The database is hosted on a solid /dev/sde Dell Ent NVMe FI. The log says

```
kernel: I/O error, dev sde, sector 2136655448 op 0x0:(READ) flags 0x80700 phys_seg 40 prio class 2
```

Suggests:

=> https://stackoverflow.com/questions/50312219/blk-update-request-i-o-error-dev-sda-sector-xxxxxxxxxxx

> The errors that you see are interface errors, they are not coming from the disk itself but rather from the connection to it. It can be the cable or any of the ports in the connection.
> Since the CRC errors on the drive do not increase I can only assume that the problem is on the receive side of the machine you use.
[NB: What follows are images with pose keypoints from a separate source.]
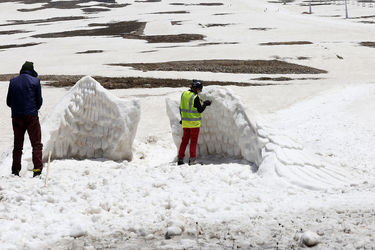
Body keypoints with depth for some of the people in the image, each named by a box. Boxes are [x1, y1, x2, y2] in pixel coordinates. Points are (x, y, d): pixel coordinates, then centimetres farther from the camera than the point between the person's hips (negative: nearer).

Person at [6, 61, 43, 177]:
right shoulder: (35, 81, -1)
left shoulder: (13, 81, 7)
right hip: (31, 116, -3)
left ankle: (15, 170, 10)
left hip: (16, 117, 3)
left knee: (18, 144, 12)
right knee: (36, 143, 0)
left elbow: (8, 102, 8)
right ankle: (37, 169, -10)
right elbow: (39, 100, 1)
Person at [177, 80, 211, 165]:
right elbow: (200, 110, -14)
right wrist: (205, 104, 2)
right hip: (194, 123, -6)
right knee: (193, 141, 3)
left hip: (185, 122, 6)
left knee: (184, 140, 13)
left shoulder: (184, 94, 4)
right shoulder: (195, 97, -17)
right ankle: (192, 160, 2)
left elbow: (181, 108, 12)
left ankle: (180, 159, 11)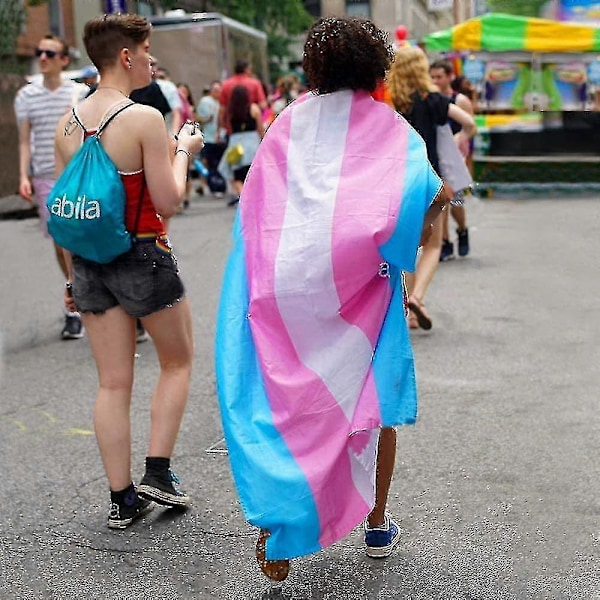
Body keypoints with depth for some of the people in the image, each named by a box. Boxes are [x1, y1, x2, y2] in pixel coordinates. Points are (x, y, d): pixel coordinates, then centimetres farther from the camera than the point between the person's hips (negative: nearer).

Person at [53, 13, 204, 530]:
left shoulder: (68, 123, 5)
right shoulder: (144, 118, -15)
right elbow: (167, 202, -15)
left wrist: (74, 275, 17)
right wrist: (183, 151, 2)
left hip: (89, 260, 6)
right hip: (143, 256, -5)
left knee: (113, 383, 10)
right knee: (178, 361, 17)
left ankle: (122, 499, 16)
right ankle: (158, 473, 13)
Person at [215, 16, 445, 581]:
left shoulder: (288, 122, 10)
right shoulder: (388, 126, 3)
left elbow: (253, 204, 5)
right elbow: (424, 188, -14)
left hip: (285, 286, 1)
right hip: (359, 285, -1)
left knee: (290, 403, 6)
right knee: (371, 402, 14)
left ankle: (279, 528, -3)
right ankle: (376, 524, 27)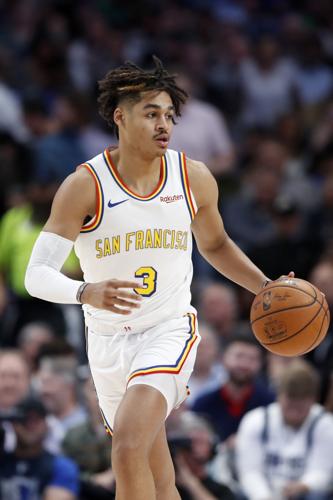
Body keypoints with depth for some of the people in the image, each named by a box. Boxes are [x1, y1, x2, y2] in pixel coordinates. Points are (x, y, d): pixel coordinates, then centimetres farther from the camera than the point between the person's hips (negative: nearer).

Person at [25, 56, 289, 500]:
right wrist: (85, 293, -36)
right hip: (108, 342, 1)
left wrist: (266, 288, 6)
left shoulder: (194, 179, -1)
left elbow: (215, 244, 20)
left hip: (170, 332, -1)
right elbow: (36, 275, -15)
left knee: (129, 446, -26)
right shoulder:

You should check the cable and try a different SATA port on the server.

and someone wrote

> analyzed that most of the reasons are caused by intensive reading and writing.  This is a CDN cache node. Type reading NVME temperature is relatively high, if it continues, it will start to throttle and then slowly collapse.

and temperature on that drive has been 70 C.